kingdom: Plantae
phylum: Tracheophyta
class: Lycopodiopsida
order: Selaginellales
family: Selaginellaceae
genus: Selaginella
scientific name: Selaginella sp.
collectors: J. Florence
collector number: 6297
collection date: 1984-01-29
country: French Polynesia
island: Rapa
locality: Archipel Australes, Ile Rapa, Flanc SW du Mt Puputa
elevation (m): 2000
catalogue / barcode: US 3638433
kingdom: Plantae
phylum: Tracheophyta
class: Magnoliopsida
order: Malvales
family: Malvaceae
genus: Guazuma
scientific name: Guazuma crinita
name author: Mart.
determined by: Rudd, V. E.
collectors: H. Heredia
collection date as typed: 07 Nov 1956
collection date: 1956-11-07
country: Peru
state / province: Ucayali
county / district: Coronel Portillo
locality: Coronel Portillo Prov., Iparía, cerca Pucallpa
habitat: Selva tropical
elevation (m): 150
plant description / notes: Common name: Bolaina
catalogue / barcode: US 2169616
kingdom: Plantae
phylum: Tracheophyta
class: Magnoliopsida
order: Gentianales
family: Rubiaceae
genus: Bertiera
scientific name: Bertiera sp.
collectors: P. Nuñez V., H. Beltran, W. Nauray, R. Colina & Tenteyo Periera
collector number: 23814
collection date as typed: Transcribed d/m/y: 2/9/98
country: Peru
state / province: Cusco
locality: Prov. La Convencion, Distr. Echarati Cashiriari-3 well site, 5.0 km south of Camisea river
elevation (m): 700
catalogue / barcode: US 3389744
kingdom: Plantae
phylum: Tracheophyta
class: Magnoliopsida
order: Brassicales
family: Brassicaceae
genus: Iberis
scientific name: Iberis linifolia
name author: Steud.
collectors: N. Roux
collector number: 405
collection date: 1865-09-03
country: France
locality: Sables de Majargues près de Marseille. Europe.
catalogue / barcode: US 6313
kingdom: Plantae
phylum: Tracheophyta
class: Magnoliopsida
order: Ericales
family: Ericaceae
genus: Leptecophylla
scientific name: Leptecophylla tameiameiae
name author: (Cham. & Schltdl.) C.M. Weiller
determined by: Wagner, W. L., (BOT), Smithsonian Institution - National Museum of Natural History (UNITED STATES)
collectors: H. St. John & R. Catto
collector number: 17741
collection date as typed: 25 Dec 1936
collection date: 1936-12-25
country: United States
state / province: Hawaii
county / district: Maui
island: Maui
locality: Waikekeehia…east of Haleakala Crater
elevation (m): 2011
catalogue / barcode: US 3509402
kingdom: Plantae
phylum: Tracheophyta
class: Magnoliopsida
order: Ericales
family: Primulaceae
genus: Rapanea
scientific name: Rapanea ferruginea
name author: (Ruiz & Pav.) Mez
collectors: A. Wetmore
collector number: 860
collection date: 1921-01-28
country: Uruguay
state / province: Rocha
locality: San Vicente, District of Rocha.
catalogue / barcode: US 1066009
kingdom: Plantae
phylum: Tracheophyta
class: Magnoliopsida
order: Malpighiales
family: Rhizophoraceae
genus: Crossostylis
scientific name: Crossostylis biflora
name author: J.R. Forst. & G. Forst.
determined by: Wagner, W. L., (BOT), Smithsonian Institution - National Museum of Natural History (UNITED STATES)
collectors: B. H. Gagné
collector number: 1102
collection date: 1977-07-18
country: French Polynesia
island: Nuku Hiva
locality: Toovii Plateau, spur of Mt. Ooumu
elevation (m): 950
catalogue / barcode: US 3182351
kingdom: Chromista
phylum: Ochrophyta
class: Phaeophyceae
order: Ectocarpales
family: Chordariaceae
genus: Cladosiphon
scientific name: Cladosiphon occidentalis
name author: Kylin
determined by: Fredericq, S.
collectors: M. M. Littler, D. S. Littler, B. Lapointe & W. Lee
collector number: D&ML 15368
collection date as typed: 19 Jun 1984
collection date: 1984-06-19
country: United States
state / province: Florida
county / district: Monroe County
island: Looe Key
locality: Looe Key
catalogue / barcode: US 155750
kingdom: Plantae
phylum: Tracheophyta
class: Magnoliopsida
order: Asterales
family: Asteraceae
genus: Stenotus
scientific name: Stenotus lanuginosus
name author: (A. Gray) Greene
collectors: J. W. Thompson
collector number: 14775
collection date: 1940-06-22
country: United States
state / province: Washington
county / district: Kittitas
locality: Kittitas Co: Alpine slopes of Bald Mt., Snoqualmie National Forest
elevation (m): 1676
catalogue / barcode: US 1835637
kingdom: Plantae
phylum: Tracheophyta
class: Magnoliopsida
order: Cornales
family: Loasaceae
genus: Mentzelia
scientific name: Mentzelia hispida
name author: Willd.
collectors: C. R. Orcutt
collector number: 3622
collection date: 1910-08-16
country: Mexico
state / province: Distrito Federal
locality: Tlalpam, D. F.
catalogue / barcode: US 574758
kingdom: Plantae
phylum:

---+---

Rewrite all of the data above with "collected by" substituted for every occurrence of "collectors", leaving everything else unchanged.

kingdom: Plantae
phylum: Tracheophyta
class: Lycopodiopsida
order: Selaginellales
family: Selaginellaceae
genus: Selaginella
scientific name: Selaginella sp.
collected by: J. Florence
collector number: 6297
collection date: 1984-01-29
country: French Polynesia
island: Rapa
locality: Archipel Australes, Ile Rapa, Flanc SW du Mt Puputa
elevation (m): 2000
catalogue / barcode: US 3638433
kingdom: Plantae
phylum: Tracheophyta
class: Magnoliopsida
order: Malvales
family: Malvaceae
genus: Guazuma
scientific name: Guazuma crinita
name author: Mart.
determined by: Rudd, V. E.
collected by: H. Heredia
collection date as typed: 07 Nov 1956
collection date: 1956-11-07
country: Peru
state / province: Ucayali
county / district: Coronel Portillo
locality: Coronel Portillo Prov., Iparía, cerca Pucallpa
habitat: Selva tropical
elevation (m): 150
plant description / notes: Common name: Bolaina
catalogue / barcode: US 2169616
kingdom: Plantae
phylum: Tracheophyta
class: Magnoliopsida
order: Gentianales
family: Rubiaceae
genus: Bertiera
scientific name: Bertiera sp.
collected by: P. Nuñez V., H. Beltran, W. Nauray, R. Colina & Tenteyo Periera
collector number: 23814
collection date as typed: Transcribed d/m/y: 2/9/98
country: Peru
state / province: Cusco
locality: Prov. La Convencion, Distr. Echarati Cashiriari-3 well site, 5.0 km south of Camisea river
elevation (m): 700
catalogue / barcode: US 3389744
kingdom: Plantae
phylum: Tracheophyta
class: Magnoliopsida
order: Brassicales
family: Brassicaceae
genus: Iberis
scientific name: Iberis linifolia
name author: Steud.
collected by: N. Roux
collector number: 405
collection date: 1865-09-03
country: France
locality: Sables de Majargues près de Marseille. Europe.
catalogue / barcode: US 6313
kingdom: Plantae
phylum: Tracheophyta
class: Magnoliopsida
order: Ericales
family: Ericaceae
genus: Leptecophylla
scientific name: Leptecophylla tameiameiae
name author: (Cham. & Schltdl.) C.M. Weiller
determined by: Wagner, W. L., (BOT), Smithsonian Institution - National Museum of Natural History (UNITED STATES)
collected by: H. St. John & R. Catto
collector number: 17741
collection date as typed: 25 Dec 1936
collection date: 1936-12-25
country: United States
state / province: Hawaii
county / district: Maui
island: Maui
locality: Waikekeehia…east of Haleakala Crater
elevation (m): 2011
catalogue / barcode: US 3509402
kingdom: Plantae
phylum: Tracheophyta
class: Magnoliopsida
order: Ericales
family: Primulaceae
genus: Rapanea
scientific name: Rapanea ferruginea
name author: (Ruiz & Pav.) Mez
collected by: A. Wetmore
collector number: 860
collection date: 1921-01-28
country: Uruguay
state / province: Rocha
locality: San Vicente, District of Rocha.
catalogue / barcode: US 1066009
kingdom: Plantae
phylum: Tracheophyta
class: Magnoliopsida
order: Malpighiales
family: Rhizophoraceae
genus: Crossostylis
scientific name: Crossostylis biflora
name author: J.R. Forst. & G. Forst.
determined by: Wagner, W. L., (BOT), Smithsonian Institution - National Museum of Natural History (UNITED STATES)
collected by: B. H. Gagné
collector number: 1102
collection date: 1977-07-18
country: French Polynesia
island: Nuku Hiva
locality: Toovii Plateau, spur of Mt. Ooumu
elevation (m): 950
catalogue / barcode: US 3182351
kingdom: Chromista
phylum: Ochrophyta
class: Phaeophyceae
order: Ectocarpales
family: Chordariaceae
genus: Cladosiphon
scientific name: Cladosiphon occidentalis
name author: Kylin
determined by: Fredericq, S.
collected by: M. M. Littler, D. S. Littler, B. Lapointe & W. Lee
collector number: D&ML 15368
collection date as typed: 19 Jun 1984
collection date: 1984-06-19
country: United States
state / province: Florida
county / district: Monroe County
island: Looe Key
locality: Looe Key
catalogue / barcode: US 155750
kingdom: Plantae
phylum: Tracheophyta
class: Magnoliopsida
order: Asterales
family: Asteraceae
genus: Stenotus
scientific name: Stenotus lanuginosus
name author: (A. Gray) Greene
collected by: J. W. Thompson
collector number: 14775
collection date: 1940-06-22
country: United States
state / province: Washington
county / district: Kittitas
locality: Kittitas Co: Alpine slopes of Bald Mt., Snoqualmie National Forest
elevation (m): 1676
catalogue / barcode: US 1835637
kingdom: Plantae
phylum: Tracheophyta
class: Magnoliopsida
order: Cornales
family: Loasaceae
genus: Mentzelia
scientific name: Mentzelia hispida
name author: Willd.
collected by: C. R. Orcutt
collector number: 3622
collection date: 1910-08-16
country: Mexico
state / province: Distrito Federal
locality: Tlalpam, D. F.
catalogue / barcode: US 574758
kingdom: Plantae
phylum:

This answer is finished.